— BEGIN —
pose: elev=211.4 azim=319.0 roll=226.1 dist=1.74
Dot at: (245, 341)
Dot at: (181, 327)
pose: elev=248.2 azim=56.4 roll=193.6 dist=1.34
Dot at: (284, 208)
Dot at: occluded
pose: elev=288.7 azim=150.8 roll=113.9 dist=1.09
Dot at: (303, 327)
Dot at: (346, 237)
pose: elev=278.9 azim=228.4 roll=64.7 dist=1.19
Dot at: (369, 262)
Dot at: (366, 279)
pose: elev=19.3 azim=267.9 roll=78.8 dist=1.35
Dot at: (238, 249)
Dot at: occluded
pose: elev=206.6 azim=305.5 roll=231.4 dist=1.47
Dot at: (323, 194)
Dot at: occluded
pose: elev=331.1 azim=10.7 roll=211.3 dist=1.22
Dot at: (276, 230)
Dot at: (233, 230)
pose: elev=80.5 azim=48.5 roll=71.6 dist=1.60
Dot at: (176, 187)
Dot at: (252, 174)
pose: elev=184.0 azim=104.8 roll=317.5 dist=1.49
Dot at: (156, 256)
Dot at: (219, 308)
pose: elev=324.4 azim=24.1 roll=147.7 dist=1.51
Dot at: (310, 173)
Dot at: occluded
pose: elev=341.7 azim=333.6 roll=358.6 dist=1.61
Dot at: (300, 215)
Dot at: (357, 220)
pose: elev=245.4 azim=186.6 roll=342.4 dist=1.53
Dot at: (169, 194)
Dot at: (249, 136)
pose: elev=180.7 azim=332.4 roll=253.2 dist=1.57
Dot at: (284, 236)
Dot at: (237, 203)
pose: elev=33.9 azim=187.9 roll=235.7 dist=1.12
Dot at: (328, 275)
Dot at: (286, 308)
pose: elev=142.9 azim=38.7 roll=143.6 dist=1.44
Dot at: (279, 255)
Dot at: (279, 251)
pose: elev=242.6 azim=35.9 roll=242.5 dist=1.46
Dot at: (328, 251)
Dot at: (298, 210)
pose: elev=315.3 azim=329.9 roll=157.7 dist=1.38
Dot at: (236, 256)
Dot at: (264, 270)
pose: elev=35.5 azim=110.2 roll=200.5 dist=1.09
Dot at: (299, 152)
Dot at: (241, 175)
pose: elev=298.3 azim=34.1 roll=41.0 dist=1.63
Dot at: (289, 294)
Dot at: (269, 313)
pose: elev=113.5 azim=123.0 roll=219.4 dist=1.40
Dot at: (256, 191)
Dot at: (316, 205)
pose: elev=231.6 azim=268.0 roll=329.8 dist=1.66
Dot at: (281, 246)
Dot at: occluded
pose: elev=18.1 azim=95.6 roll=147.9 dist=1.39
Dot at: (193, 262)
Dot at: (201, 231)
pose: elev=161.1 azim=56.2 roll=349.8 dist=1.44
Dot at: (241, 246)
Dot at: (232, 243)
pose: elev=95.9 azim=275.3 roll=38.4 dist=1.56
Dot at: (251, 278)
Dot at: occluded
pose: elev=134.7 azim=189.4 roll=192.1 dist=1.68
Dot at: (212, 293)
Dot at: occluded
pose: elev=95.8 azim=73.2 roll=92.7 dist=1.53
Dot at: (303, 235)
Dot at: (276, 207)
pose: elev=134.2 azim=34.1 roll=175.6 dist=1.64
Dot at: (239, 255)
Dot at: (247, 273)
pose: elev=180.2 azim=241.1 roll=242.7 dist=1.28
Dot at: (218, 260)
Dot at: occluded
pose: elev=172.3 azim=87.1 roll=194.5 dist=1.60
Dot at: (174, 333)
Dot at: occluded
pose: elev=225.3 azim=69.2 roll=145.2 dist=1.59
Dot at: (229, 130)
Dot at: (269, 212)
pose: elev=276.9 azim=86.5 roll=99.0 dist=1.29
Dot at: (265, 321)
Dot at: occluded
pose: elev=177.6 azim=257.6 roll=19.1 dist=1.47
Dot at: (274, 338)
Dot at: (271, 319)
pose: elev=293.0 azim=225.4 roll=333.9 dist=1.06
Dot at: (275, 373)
— END —
Directive
Put the lines above, from the line containing "pose: elev=180.7 azim=332.4" through the end of the records, into a Markdown table with the columns "No." and "Entry". Number each line in order and omit blank lines.

Answer in full
| No. | Entry |
|---|---|
| 1 | pose: elev=180.7 azim=332.4 roll=253.2 dist=1.57 |
| 2 | Dot at: (284, 236) |
| 3 | Dot at: (237, 203) |
| 4 | pose: elev=33.9 azim=187.9 roll=235.7 dist=1.12 |
| 5 | Dot at: (328, 275) |
| 6 | Dot at: (286, 308) |
| 7 | pose: elev=142.9 azim=38.7 roll=143.6 dist=1.44 |
| 8 | Dot at: (279, 255) |
| 9 | Dot at: (279, 251) |
| 10 | pose: elev=242.6 azim=35.9 roll=242.5 dist=1.46 |
| 11 | Dot at: (328, 251) |
| 12 | Dot at: (298, 210) |
| 13 | pose: elev=315.3 azim=329.9 roll=157.7 dist=1.38 |
| 14 | Dot at: (236, 256) |
| 15 | Dot at: (264, 270) |
| 16 | pose: elev=35.5 azim=110.2 roll=200.5 dist=1.09 |
| 17 | Dot at: (299, 152) |
| 18 | Dot at: (241, 175) |
| 19 | pose: elev=298.3 azim=34.1 roll=41.0 dist=1.63 |
| 20 | Dot at: (289, 294) |
| 21 | Dot at: (269, 313) |
| 22 | pose: elev=113.5 azim=123.0 roll=219.4 dist=1.40 |
| 23 | Dot at: (256, 191) |
| 24 | Dot at: (316, 205) |
| 25 | pose: elev=231.6 azim=268.0 roll=329.8 dist=1.66 |
| 26 | Dot at: (281, 246) |
| 27 | Dot at: occluded |
| 28 | pose: elev=18.1 azim=95.6 roll=147.9 dist=1.39 |
| 29 | Dot at: (193, 262) |
| 30 | Dot at: (201, 231) |
| 31 | pose: elev=161.1 azim=56.2 roll=349.8 dist=1.44 |
| 32 | Dot at: (241, 246) |
| 33 | Dot at: (232, 243) |
| 34 | pose: elev=95.9 azim=275.3 roll=38.4 dist=1.56 |
| 35 | Dot at: (251, 278) |
| 36 | Dot at: occluded |
| 37 | pose: elev=134.7 azim=189.4 roll=192.1 dist=1.68 |
| 38 | Dot at: (212, 293) |
| 39 | Dot at: occluded |
| 40 | pose: elev=95.8 azim=73.2 roll=92.7 dist=1.53 |
| 41 | Dot at: (303, 235) |
| 42 | Dot at: (276, 207) |
| 43 | pose: elev=134.2 azim=34.1 roll=175.6 dist=1.64 |
| 44 | Dot at: (239, 255) |
| 45 | Dot at: (247, 273) |
| 46 | pose: elev=180.2 azim=241.1 roll=242.7 dist=1.28 |
| 47 | Dot at: (218, 260) |
| 48 | Dot at: occluded |
| 49 | pose: elev=172.3 azim=87.1 roll=194.5 dist=1.60 |
| 50 | Dot at: (174, 333) |
| 51 | Dot at: occluded |
| 52 | pose: elev=225.3 azim=69.2 roll=145.2 dist=1.59 |
| 53 | Dot at: (229, 130) |
| 54 | Dot at: (269, 212) |
| 55 | pose: elev=276.9 azim=86.5 roll=99.0 dist=1.29 |
| 56 | Dot at: (265, 321) |
| 57 | Dot at: occluded |
| 58 | pose: elev=177.6 azim=257.6 roll=19.1 dist=1.47 |
| 59 | Dot at: (274, 338) |
| 60 | Dot at: (271, 319) |
| 61 | pose: elev=293.0 azim=225.4 roll=333.9 dist=1.06 |
| 62 | Dot at: (275, 373) |